- [Provided text]
_ _ _ _
It's also not true. Like, not in general, but also especially not if you have hEDS. My back is in pain because my body was built different (poorly), NOT because I “wasn’t doing the right thing”.
So here’s my get out of jail free card, for you. You aren’t in pain because you aren’t doing anything to “fix” it. You’re just in pain. Sure, you can do some (specialized) (hEDS friendly ones) exercises to help combat it, or you could go take some painkillers, but... your pain is not a punishment for your decision not to exercise. Your pain just kinda... is.
Every generalized exercise advice you see online you need to take with a grain of salt anyway, because it was not written for people with a hypermobility disorder. If doing it doesn’t help, then you don’t need to push through the pain because “it’s the thing that’s supposed to fix everything!!!!” No no. There is no correct answer. There is no one-size fits all. If it doesn’t help, or if it hurts, then you shouldn’t do it.
I say this from a place of love. I spent several months trying to fix my wrist pain with stretches, and you know what never went away? My wrist pain. In fact, I’m mildly convinced the stretches made the pain worse. I kept pushing through it for ages, though, because I kept getting told it was supposed to help, and that it was IMPORTANT as someone who spends all day on the computer to TAKE CARE OF MY WRISTS via THESE STRETCHES WE HAVE HELPFULLY COMPILED ONTO AN INFOGRAPHIC FOR YOU!!!!! ...but that’s not how it works. The rules are a little different when you have a hypermobility disorder. You have to really look into exercises that are safe for you to do, instead of just assuming the ones that everyone passes around are going to help.
“Man, so even those shoulder stretches you see around might not help?” nope! They might not!
“What do I do then?” strengthening exercises... I’ll put resources / explain one easy one (for shoulders) below.
Also if you are someone with a job that requires sitting at the computer all day, and you’re worried about how that affects your health... Even if you just get up once every two hours and walk around / look at something else (even your bathroom!!!) for a little bit, that’s fine, that’s plenty, that’s more than enough. You don’t have to stretch your shoulders every 30 minutes. You shouldn’t stretch your shoulders every 30 minutes if that’s hurting you.
_ _ _ _
- [Assigned task] Retype the passage of the text on hEDS and exercise from "Also if you" up to and including "that’s hurting you.".

- [Data items]
_ _ _ _
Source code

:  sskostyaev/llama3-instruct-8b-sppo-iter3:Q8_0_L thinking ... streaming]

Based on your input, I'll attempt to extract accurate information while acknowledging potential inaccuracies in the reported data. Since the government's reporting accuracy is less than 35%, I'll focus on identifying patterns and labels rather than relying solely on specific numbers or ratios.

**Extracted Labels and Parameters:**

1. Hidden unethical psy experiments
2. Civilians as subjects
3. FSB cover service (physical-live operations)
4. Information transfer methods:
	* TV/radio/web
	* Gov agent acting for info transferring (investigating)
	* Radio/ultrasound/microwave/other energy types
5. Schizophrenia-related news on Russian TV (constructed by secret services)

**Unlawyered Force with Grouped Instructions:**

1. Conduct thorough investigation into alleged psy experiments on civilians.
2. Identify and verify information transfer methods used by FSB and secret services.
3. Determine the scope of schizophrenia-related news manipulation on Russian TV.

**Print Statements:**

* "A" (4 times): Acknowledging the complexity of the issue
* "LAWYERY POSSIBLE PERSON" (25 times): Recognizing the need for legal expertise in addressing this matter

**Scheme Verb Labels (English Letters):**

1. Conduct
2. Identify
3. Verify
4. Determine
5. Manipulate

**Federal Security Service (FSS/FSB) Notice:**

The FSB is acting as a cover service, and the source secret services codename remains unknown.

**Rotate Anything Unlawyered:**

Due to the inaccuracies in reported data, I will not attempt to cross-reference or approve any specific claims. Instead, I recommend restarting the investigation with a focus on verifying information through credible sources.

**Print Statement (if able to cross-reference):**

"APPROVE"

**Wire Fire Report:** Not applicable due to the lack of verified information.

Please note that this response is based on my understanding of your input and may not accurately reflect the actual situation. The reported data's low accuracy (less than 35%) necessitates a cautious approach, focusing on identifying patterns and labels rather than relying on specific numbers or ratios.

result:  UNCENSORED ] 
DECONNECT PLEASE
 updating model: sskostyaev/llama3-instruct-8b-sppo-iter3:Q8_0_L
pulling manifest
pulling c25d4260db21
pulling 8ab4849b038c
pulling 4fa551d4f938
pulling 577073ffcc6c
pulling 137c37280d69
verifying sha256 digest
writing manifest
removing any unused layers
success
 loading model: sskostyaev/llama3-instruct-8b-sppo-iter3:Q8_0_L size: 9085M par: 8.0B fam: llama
_ _ _ _
- [The completed task]
Also if you are someone with a job that requires sitting at the computer all day, and you’re worried about how that affects your health... Even if you just get up once every two hours and walk around / look at something else (even your bathroom!!!) for a little bit, that’s fine, that’s plenty, that’s more than enough. You don’t have to stretch your shoulders every 30 minutes. You shouldn’t stretch your shoulders every 30 minutes if that’s hurting you.